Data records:
********************
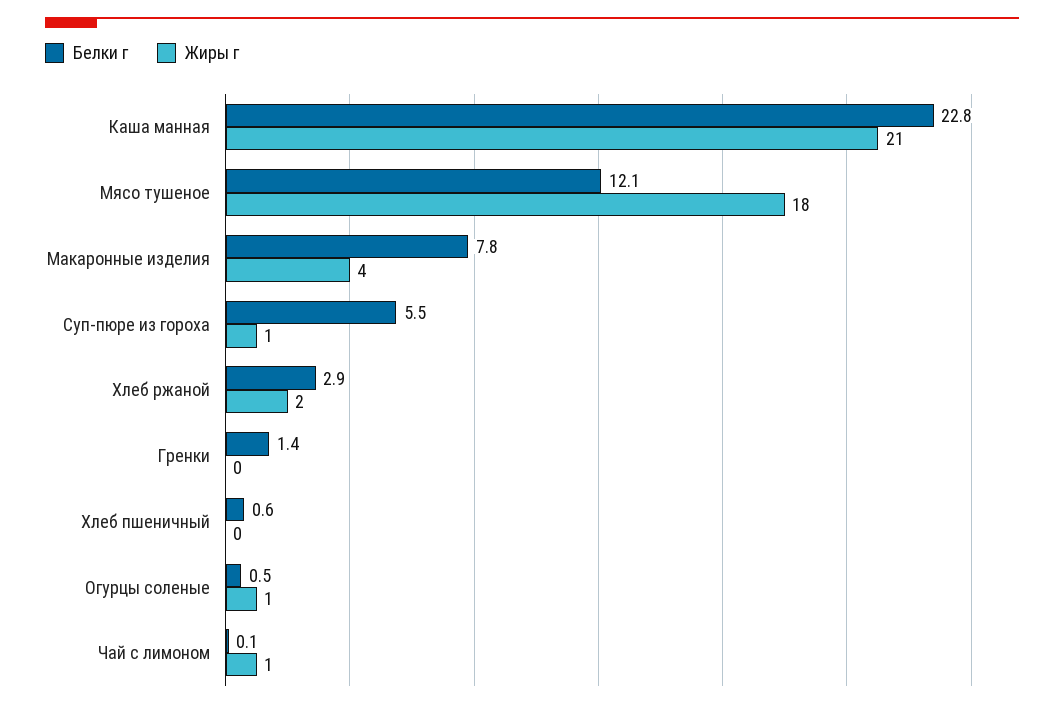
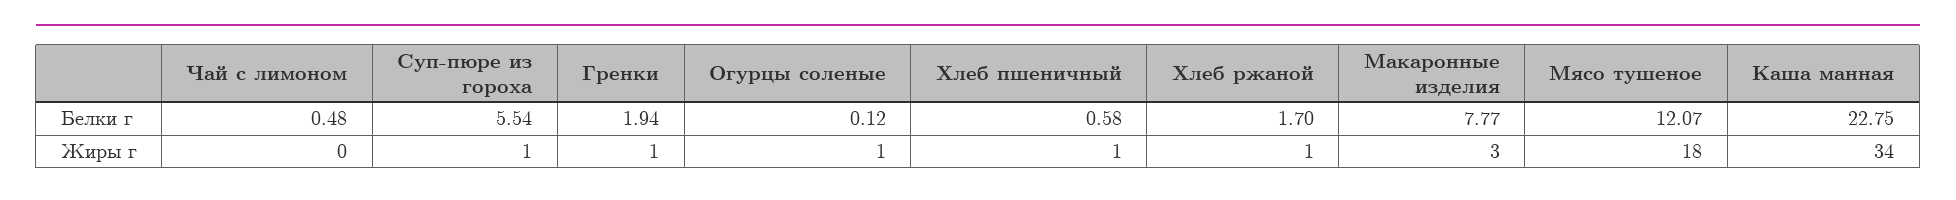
  {
    "Белки г": {
      "Каша манная": 22.75,
      "Мясо тушеное": 12.07,
      "Макаронные изделия": 7.77,
      "Суп-пюре из гороха": 5.54,
-     "Хлеб ржаной": 2.9,
+     "Хлеб ржаной": 1.7,
-     "Гренки": 1.4,
+     "Гренки": 1.94,
      "Хлеб пшеничный": 0.58,
-     "Огурцы соленые": 0.5,
+     "Огурцы соленые": 0.12,
-     "Чай с лимоном": 0.1
+     "Чай с лимоном": 0.48
    },
    "Жиры г": {
-     "Каша манная": 21,
+     "Каша манная": 34,
      "Мясо тушеное": 18,
-     "Макаронные изделия": 4,
+     "Макаронные изделия": 3,
      "Суп-пюре из гороха": 1,
-     "Хлеб ржаной": 2,
+     "Хлеб ржаной": 1,
-     "Гренки": 0,
+     "Гренки": 1,
-     "Хлеб пшеничный": 0,
+     "Хлеб пшеничный": 1,
      "Огурцы соленые": 1,
-     "Чай с лимоном": 1
+     "Чай с лимоном": 0
    }
  }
********************
[Task instructions] Go through the entries and filter for lines holding the word "изделия"; copy each match.

[Output below]
      "Макаронные изделия": 7.77,
-     "Макаронные изделия": 4,
+     "Макаронные изделия": 3,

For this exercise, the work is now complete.